### WHAT THE TASK ASKS
Gather each line of the entries below that includes "minor".

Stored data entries
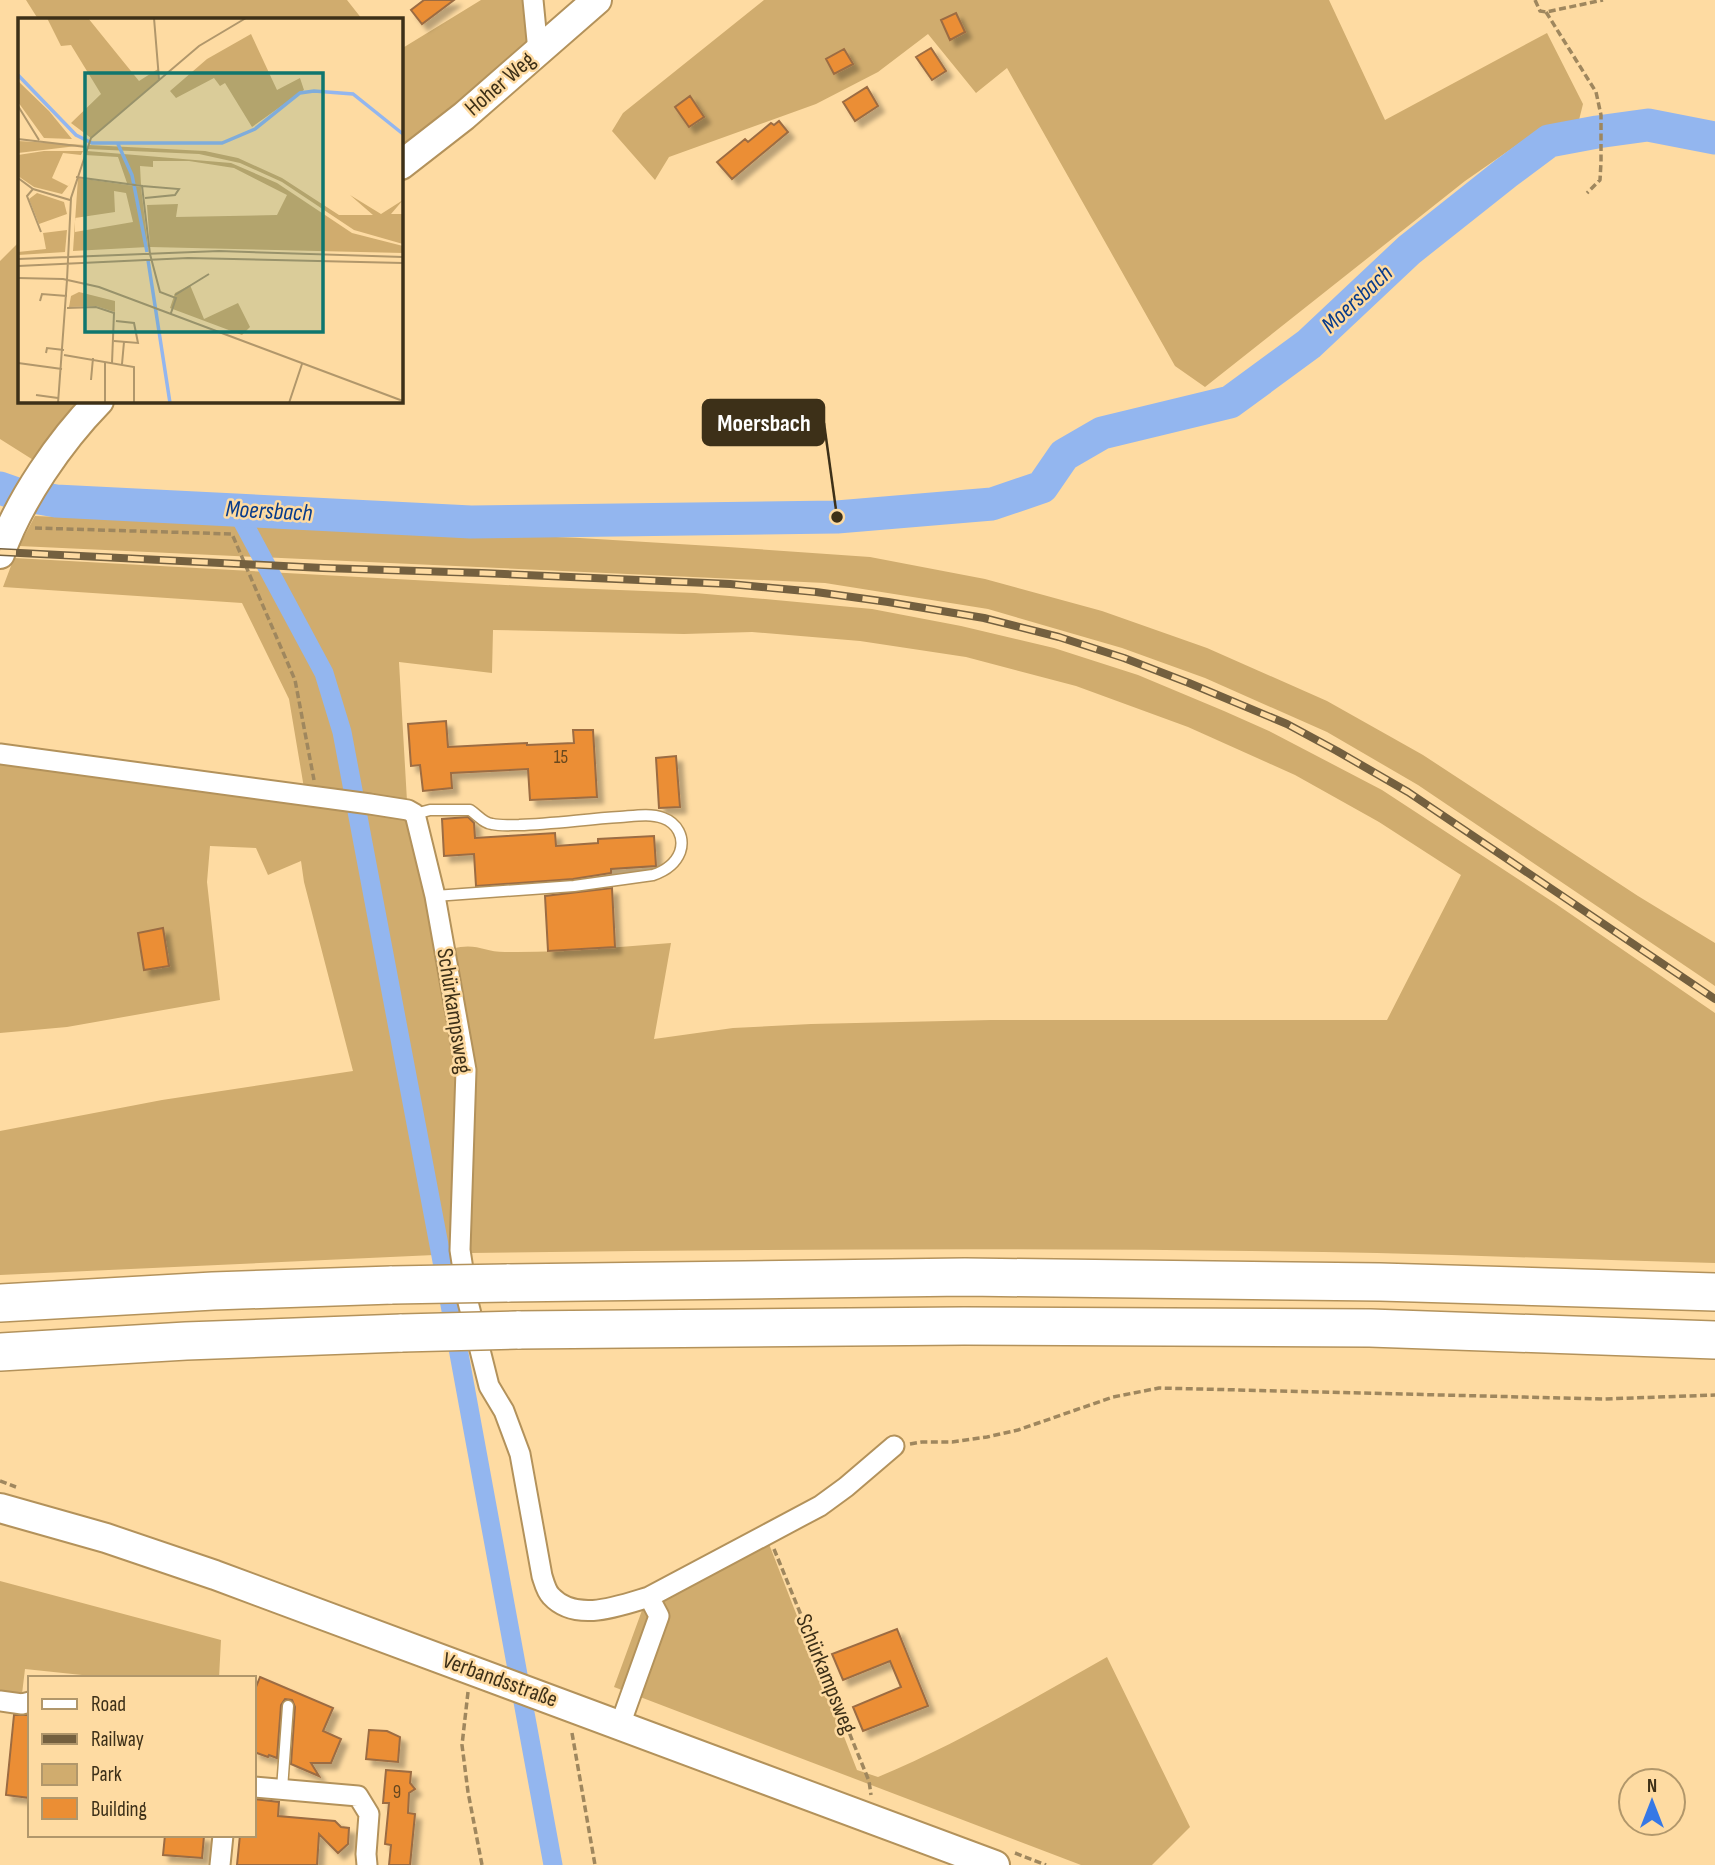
<svg xmlns="http://www.w3.org/2000/svg" width="1715" height="1865" font-family="'Sofia Sans Condensed',sans-serif">
  <defs>
    <filter id="shadow"><feDropShadow dx="6" dy="6" stdDeviation="2" flood-color="#0004"/></filter>
  </defs>
  <rect width="100%" height="100%" fill="#fedba2"/>
  <path fill="#d0ac6e" d="M26,0H347L362,19H38Z
    M481,0H533L538,51L401,165V49Z
    M764,0H1329L1385,120L1547,33L1583,104L1579,120L1524,140L1465,181L1205,387L1175,366L1007,68L976,93L928,34L878,72L816,104L669,157L655,180L612,131L623,113Z
    M19,242V401H99L46,468L0,439V261Z
    M35,516L580,538L728,547L870,557L985,579L1102,611L1207,648L1327,701L1423,755L1638,896L1715,943V986L1418,785L1327,732L1205,678L1122,648L988,609L825,583L19,546Z
    M14,558L544,587L695,593L765,599L872,609L961,626L1054,648L1138,675L1224,711L1269,731L1382,790L1556,904L1715,1013V1263C1602,1260 1490,1256 1377,1253C1075,1247 773,1249 470,1253L474,1109L452,949C476,942 483,952 505,952C560,953 616,947 671,943L654,1039L733,1028L811,1024L991,1020H1387L1461,875L1379,822L1295,775L1188,727L1076,686L966,657L860,641L752,632L684,634L493,630L492,673L399,662L407,801L304,788L289,699L242,603L3,587Z
    M0,761L407,817L429,909L460,1071L456,1254L0,1275V1131L162,1100L353,1071L304,882L301,861L268,875L256,848L210,846L207,882L220,1000L67,1027L0,1033Z
    M762,1526L857,1770L878,1777C958,1744 1032,1699 1107,1657L1190,1827L1152,1865H1081L614,1687L652,1583Z
    M0,1581L221,1640L219,1678H90L82,1675L25,1669L22,1694L0,1692Z"/>
  <g fill="none" stroke-linecap="round" stroke-linejoin="round">
    <path stroke="#93b6ef" stroke-width="19" d="M237,511L324,673L342,732L439,1245L553,1865"/>
    <path stroke="#93b6ef" stroke-width="33" d="M0,488L17,494L56,501L471,522L837,517L992,504L1042,487L1064,455L1102,433L1230,402L1309,344L1409,250L1506,173L1549,141L1597,132L1648,125L1715,138"/>
  </g>
  <path fill="#eb8e34" stroke="#9c6c43" stroke-width="2" filter="url(#shadow)" d="M424,0H454L422,24L411,10Z
    M956,13L965,32L950,40L941,20Z
    M931,48L946,71L932,80L916,57Z
    M844,49L853,64L834,74L826,59Z
    M867,87L878,106L855,121L843,102Z
    M690,96L704,117L689,127L675,107Z
    M779,121L788,132L732,179L717,162L745,139L748,142L771,123L774,125Z
    M446,721L448,747L527,743V745L574,743L573,730H593L597,797L530,800L528,769L451,773L452,788L423,791L420,765L411,766L408,724Z
    M676,756L680,807L659,808L656,758Z
    M468,817L474,823L475,838L555,833L556,846L598,843V839L654,836L656,866L611,869V873L573,879L476,886L474,854L444,856L442,819Z
    M612,888L615,947L548,951L545,896Z
    M163,928L169,966L144,970L138,933Z
    M897,1629L928,1706L863,1731L853,1707L901,1687L890,1661L843,1680L832,1654Z
    M260,1677L333,1708L323,1731L341,1739L331,1763H311L319,1776L291,1764L295,1707L292,1700L285,1699L281,1705L277,1758L269,1755L268,1757L254,1752V1692Z
    M14,1715H30V1798L6,1795Z
    M369,1730L387,1731L400,1737L398,1762L366,1759Z
    M386,1770L411,1772L410,1783L415,1789L409,1793L408,1813L415,1814L410,1865H389L391,1845L385,1844L389,1803H383Z
    M254,1799L279,1802L278,1816L335,1821L341,1827L349,1828L348,1844L338,1853L319,1834L317,1865H237L240,1835H254Z
    M165,1835L204,1836L202,1858L163,1855Z"/>
  <g fill="none" stroke-linecap="round" stroke-linejoin="round">
    <g stroke="#b3925b" stroke-width="13">
      <path id="service" d="M415,814L430,810H470C478,815 483,823 492,824C501,826 510,825 519,825C553,824 586,819 620,817C634,816 650,813 663,818C677,823 685,837 680,852C675,865 665,871 653,875L574,886L435,896
        M282,1789L288,1706"/>
    </g>
    <g stroke="#b3925b" stroke-width="23">
      <path id="minor" d="M533,0L538,51
        M0,754L370,804L408,810L415,814L435,896L466,1070L460,1250L468,1302L489,1386L504,1411L520,1454L542,1576C544,1582 546,1591 551,1596C576,1623 619,1606 649,1597L659,1616L620,1725
        M649,1597L820,1506L846,1487L894,1446
        M0,1701L22,1704L30,1702
        M254,1787L358,1796L369,1814L366,1854L367,1865
        M220,1865L223,1835"/>
    </g>
    <g stroke="#b3925b" stroke-width="32">
      <path id="secondary" d="M401,165L464,116L597,0
        M0,554C19,500 60,441 99,401
        M0,1508L106,1538L215,1575L995,1865"/>
    </g>
    <g stroke="#b3925b" stroke-width="40">
      <path id="motorway" d="M507,1283L965,1277L1380,1282L1715,1292
        M0,1303L213,1291L392,1285
        M517,1330L964,1326L1370,1328L1715,1340
        M0,1352L186,1341L402,1333"/>
    </g>
    <path stroke="#9f875e" stroke-width="3.5" stroke-dasharray="7 3.5" stroke-linecap="butt" d="M1535,0L1540,11L1546,12L1603,0
      M1546,12L1596,92L1601,115V162L1600,180L1587,193
      M35,528L232,534L295,680L314,780
      M910,1444L922,1442H952L987,1437L1018,1430L1113,1397L1159,1388L1604,1399L1715,1395
      M0,1481L16,1487
      M774,1549L869,1781L871,1795
      M468,1692L462,1745L468,1792L482,1865
      M572,1733L595,1865
      M1015,1853L1046,1865"/>
    <use href="#service" stroke="#fff" stroke-width="10"/>
    <use href="#minor" stroke="#fff" stroke-width="19"/>
    <use href="#secondary" stroke="#fff" stroke-width="28"/>
    <use href="#motorway" stroke="#fff" stroke-width="37"/>
    <g stroke="#74603f" stroke-width="8">
      <path id="rail" d="M0,552L323,568L482,573L730,584L816,592L888,602L984,618L1059,637L1124,658L1189,683L1287,724L1337,751L1408,792L1715,999"/>
    </g>
    <use href="#rail" stroke="#fedba2" stroke-width="5" stroke-dasharray="16" stroke-linecap="butt"/>
    <g stroke="#b3925b" stroke-width="40" stroke-linecap="butt">
      <path id="motorway-bridge" d="M392,1285L507,1283
        M402,1333L517,1330"/>
    </g>
    <use href="#motorway-bridge" stroke="#fff" stroke-width="37"/>
  </g>
  <g text-anchor="middle" dominant-baseline="central" stroke-width="5" stroke-linejoin="round" paint-order="stroke">
    <g font-size="19" fill="#68481f">
      <text x="561" y="757">15</text>
      <text x="397" y="1792">9</text>
    </g>
    <g font-size="23" fill="#3d3018" stroke="#fedba2">
      <text transform="translate(500 84) rotate(-41)">Hoher Weg</text>
      <text transform="translate(454 1011) rotate(81)">Schürkampsweg</text>
      <text transform="translate(826 1674) rotate(68)">Schürkampsweg</text>
      <text transform="translate(500 1680) rotate(20)">Verbandsstraße</text>
    </g>
    <g font-size="24" font-style="italic" fill="#073b8b" stroke="#fedba2">
      <text transform="translate(1357 299) rotate(-43)">Moersbach</text>
      <text transform="translate(269 511) rotate(3)">Moersbach</text>
    </g>
  </g>
  <g transform="translate(18 18)">
    <rect width="385" height="385" fill="#fedba2"/>
    <path d="M29,0H70L121,63L140,51L141,62L73,120L53,105L83,76L53,27L43,28ZM233,16L259,72L282,60L286,72L234,109L207,65L202,68L196,60L158,80L152,73L189,41ZM0,63L31,93L54,121L26,120L0,84ZM0,123L67,127L0,135ZM71,127L187,133L220,140L264,160L321,197H355L332,177L363,196L385,182L373,196H385V226L336,212L264,164L222,145L181,136L69,131ZM26,133H65L63,137L45,135L34,160L50,168L54,163L44,176L16,169L0,158V137ZM69,133L213,145L259,165L334,215L385,228V235L132,229L129,187L160,186L158,199L259,197L269,177L216,150L171,143H135V149L122,148L123,167L109,165L100,139L67,137ZM60,160L123,169L130,229L55,233ZM96,173L108,175L115,204L57,214V200L97,194ZM19,175L46,184L49,196L21,206L11,181ZM49,212L47,234L0,237V234L28,231L25,215ZM172,267L186,301L220,285L232,309L224,317L152,290L157,275ZM61,274L97,283V294L78,288L51,289L53,278Z" fill="#d0ac6e" fill-rule="evenodd"/>
    <path fill="none" stroke="#93b6ef" stroke-width="3.5" d="M0,57L58,117L74,125H204L237,111L282,75L296,73L335,76L385,116M100,126L114,157L129,234M130,242L152,385"/>
    <path fill="none" stroke="#b1976b" stroke-width="2" d="M136,0L141,61M0,88L21,122M0,121L68,129M58,159L124,168L132,236L142,274L158,280L153,295M0,160L15,171L52,182M124,168L161,171L157,177L127,180M15,171L9,178L23,214M0,241L201,233L385,239M0,248L170,240L385,245M0,260L45,261L81,269L385,383M49,262L53,180L73,120L181,28L228,0M157,277L191,256M22,283L24,276L49,278M49,290L78,289L96,295L94,345M96,323L120,325L116,305L98,303M28,335L29,330L46,332M46,337L116,349V385M0,345L44,351M104,346L106,324M73,362L75,340M18,377L40,380M40,385L49,262M87,385V345M271,385L284,346"/>
    <path fill="#0f766e" fill-opacity="0.15" stroke="#0f766e" stroke-width="3.5" d="M67,55H305V314H67Z"/>
    <rect width="385" height="385" fill="none" stroke="#3d3018" stroke-width="3.5"/>
  </g>
  <path fill="none" stroke="#3d3018" stroke-width="2.5" d="M837 517L824 423"/>
  <circle fill="#3d3018" stroke="#fedba2" stroke-width="2.5" cx="837" cy="517" r="7"/>
  <rect fill="#3d3018" stroke="#3d3018" stroke-width="2.5" x="703" y="400" width="121" height="45" rx="7"/>
  <g font-size="24" text-anchor="middle" font-weight="bold" fill="#fff">
    <text x="764" y="431">Moersbach</text>
  </g>
  <rect x="28" y="1676" width="228" height="161" fill="#fedba2" stroke="#b1976b" stroke-width="2"/>
  <rect x="42" y="1699" width="35" height="10" fill="#ffffff" stroke="#b1976b" stroke-width="2"/>
  <text x="91" y="1711" font-size="21" fill="#3d3018">Road</text>
  <rect x="42" y="1734" width="35" height="10" fill="#74603f" stroke="#b1976b" stroke-width="2"/>
  <text x="91" y="1746" font-size="21" fill="#3d3018">Railway</text>
  <rect x="42" y="1764" width="35" height="21" fill="#d0ac6e" stroke="#b1976b" stroke-width="2"/>
  <text x="91" y="1781" font-size="21" fill="#3d3018">Park</text>
  <rect x="42" y="1798" width="35" height="21" fill="#eb8e34" stroke="#b1976b" stroke-width="2"/>
  <text x="91" y="1816" font-size="21" fill="#3d3018">Building</text>
  <g transform="translate(1652 1802)"><circle r="33" fill="#fedba2" stroke="#b1976b" stroke-width="2"/>
  <path d="M0-5L12 26L0 18L-12 26Z" fill="#3678e6"/>
  <text y="-10" font-size="19" font-weight="bold" text-anchor="middle" fill="#3d3018">N</text>
  </g>
</svg>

### WRITTEN RESPONSE
      <path id="minor" d="M533,0L538,51
    <use href="#minor" stroke="#fff" stroke-width="19"/>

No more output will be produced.